The Sunday Times reveals that the absurd £300-a-day allowance for turning up to the House of Lords is being exploiting by some of the richest people in Britain. Lord Swraj Paul, worth an estimated £2billion, claimed £40,800 despite making no contributions in the chamber or in committees. Paul has form for corruption, he was suspended in 2009 for fiddling his expenses. If Paul really is the philanthropist he claims to be, why is he claiming so much money for doing such “charitable” work? And isn’t 40,000 quid chicken feed to someone who has 2 billion?
But the UK Establishment always protects its own (cough, the BBC, cough, Jimmy Savile, cough). Paul White, Lord Hanningfield, features in the article because he claimed £3,300 for 11 days of attendance in 2015-16 when he contributed to no votes and only one debate. Like Paul, White has form – he was jailed for fiddling his expenses in 2011 and was investigated by the police for fraudulent use of a council credit card when he was leader of Essex County Council. White only served a couple of months of his ludicrously short nine-month sentence and was back in the House of Lords only six months after being released.

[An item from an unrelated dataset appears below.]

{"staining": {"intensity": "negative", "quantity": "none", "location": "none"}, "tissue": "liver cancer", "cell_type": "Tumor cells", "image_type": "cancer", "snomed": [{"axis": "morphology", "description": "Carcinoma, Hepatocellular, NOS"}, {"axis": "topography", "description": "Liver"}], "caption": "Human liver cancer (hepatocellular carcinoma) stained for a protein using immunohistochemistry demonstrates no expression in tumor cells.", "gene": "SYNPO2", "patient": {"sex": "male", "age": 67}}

These abuses of power by the Establishment and the protection afforded to thieves – let’s actually call them what they are – like Paul and White should be the subject of determined campaigns by the left not the toileting arrangements of 0.3% of the population.
As Louis XVI’s minster’s found with the ancien regime or Mikhail Gorbachev found with the neo-Stalinist Soviet economy he inherited from Leonid Brezhnev, some things are so rotten they cannot be reformed, they can only be ended. So it is with the sink of corruption that is the House of Lords. And to that end I propose the following system for a new upper house…
For a start, the new upper house should be limited to 200 members. Members would be limited to one 15 year term of office. The composition of the upper house would reflect the share of the vote of all parties in the previous three general elections. Fifty new members would take their seats after each general election, so after three elections 150 members would have been replaced. The other 50 members would be chosen at random from the population in the same way juries are chosen and these members would serve only a single five year term of office.
No doubt that my proposed system has its weaknesses but it is vastly superior to the current system of a bloated and corrupt house of sycophants appointed by the Establishment for services rendered.